START Input for this task
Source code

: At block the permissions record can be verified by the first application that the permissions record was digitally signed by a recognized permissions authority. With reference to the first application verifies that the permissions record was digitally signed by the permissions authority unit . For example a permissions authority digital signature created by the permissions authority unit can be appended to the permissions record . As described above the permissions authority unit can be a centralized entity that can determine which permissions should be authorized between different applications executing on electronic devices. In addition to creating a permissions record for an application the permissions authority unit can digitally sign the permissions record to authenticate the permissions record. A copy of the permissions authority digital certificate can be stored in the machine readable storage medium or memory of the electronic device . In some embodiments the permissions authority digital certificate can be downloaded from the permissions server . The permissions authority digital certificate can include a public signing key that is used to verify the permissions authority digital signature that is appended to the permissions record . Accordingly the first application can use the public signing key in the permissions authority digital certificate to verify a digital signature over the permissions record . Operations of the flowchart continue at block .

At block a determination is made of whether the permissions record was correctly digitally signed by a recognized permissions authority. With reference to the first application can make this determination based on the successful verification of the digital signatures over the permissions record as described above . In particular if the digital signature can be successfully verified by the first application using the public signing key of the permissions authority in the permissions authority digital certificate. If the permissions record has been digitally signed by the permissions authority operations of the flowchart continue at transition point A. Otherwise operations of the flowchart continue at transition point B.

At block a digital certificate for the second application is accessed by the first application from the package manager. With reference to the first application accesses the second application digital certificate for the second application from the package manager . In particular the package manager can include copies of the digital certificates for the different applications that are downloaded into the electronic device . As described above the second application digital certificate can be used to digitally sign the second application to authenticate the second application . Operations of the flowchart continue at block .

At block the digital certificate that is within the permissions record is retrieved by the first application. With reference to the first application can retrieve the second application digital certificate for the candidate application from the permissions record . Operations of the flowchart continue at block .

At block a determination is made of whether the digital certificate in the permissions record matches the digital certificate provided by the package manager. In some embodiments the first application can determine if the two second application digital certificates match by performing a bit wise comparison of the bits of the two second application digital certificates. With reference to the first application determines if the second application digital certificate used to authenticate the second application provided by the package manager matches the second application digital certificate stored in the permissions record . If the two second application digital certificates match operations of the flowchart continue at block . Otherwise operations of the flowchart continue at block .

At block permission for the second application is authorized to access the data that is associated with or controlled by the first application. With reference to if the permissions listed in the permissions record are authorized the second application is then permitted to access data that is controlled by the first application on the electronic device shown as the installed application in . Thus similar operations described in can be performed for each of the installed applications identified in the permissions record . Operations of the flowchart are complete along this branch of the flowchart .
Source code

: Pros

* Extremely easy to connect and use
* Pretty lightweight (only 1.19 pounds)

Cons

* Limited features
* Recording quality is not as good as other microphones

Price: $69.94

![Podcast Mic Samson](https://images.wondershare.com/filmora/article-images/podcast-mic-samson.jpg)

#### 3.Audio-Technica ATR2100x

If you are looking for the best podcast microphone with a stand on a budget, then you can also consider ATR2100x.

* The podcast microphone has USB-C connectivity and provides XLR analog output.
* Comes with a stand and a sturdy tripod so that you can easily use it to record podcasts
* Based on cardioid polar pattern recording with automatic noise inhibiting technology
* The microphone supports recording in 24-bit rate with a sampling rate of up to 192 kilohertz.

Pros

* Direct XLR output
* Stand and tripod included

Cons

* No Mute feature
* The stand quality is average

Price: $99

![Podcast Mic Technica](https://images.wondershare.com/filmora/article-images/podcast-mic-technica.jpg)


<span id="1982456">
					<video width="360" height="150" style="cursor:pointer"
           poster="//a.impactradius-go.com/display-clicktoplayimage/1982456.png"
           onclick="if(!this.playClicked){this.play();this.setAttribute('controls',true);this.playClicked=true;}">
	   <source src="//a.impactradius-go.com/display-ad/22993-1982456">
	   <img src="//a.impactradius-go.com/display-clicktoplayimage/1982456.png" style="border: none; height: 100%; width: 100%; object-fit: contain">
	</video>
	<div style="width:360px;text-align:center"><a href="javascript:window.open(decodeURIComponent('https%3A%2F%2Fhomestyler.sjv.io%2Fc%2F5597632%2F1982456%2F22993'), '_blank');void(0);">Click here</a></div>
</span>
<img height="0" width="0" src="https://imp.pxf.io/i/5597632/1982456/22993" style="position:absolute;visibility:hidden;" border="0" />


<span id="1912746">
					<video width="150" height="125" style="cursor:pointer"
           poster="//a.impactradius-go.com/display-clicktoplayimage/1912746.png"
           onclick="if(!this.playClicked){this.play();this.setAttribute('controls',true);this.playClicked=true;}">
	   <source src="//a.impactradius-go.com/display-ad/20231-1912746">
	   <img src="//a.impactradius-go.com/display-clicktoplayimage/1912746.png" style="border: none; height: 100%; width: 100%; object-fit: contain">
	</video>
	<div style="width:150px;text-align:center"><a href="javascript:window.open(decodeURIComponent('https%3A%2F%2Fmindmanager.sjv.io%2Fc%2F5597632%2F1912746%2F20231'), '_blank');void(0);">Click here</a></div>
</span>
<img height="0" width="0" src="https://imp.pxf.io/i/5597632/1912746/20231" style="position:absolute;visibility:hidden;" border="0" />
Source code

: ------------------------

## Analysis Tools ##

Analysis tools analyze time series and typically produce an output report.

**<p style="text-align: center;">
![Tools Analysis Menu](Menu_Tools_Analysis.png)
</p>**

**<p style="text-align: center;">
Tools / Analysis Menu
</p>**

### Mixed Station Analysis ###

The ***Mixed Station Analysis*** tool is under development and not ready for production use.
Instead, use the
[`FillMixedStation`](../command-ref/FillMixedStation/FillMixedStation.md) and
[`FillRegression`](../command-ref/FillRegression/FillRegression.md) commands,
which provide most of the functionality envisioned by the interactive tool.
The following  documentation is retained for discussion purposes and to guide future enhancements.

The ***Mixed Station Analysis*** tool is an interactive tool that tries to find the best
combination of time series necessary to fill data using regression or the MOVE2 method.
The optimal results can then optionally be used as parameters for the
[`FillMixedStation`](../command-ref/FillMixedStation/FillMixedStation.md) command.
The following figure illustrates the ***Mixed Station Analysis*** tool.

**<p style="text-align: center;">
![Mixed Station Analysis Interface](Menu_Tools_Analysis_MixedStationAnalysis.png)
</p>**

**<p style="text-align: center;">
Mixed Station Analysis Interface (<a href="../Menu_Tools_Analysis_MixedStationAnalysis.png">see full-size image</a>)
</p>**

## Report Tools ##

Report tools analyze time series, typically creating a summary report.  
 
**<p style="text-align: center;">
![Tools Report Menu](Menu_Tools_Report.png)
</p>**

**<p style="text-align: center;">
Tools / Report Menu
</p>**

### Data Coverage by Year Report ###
END Input for this task
#### [What is required]
In the data shown above, how many lines hold the string "following"? The answer is the number alone.

#### [Completed task]
2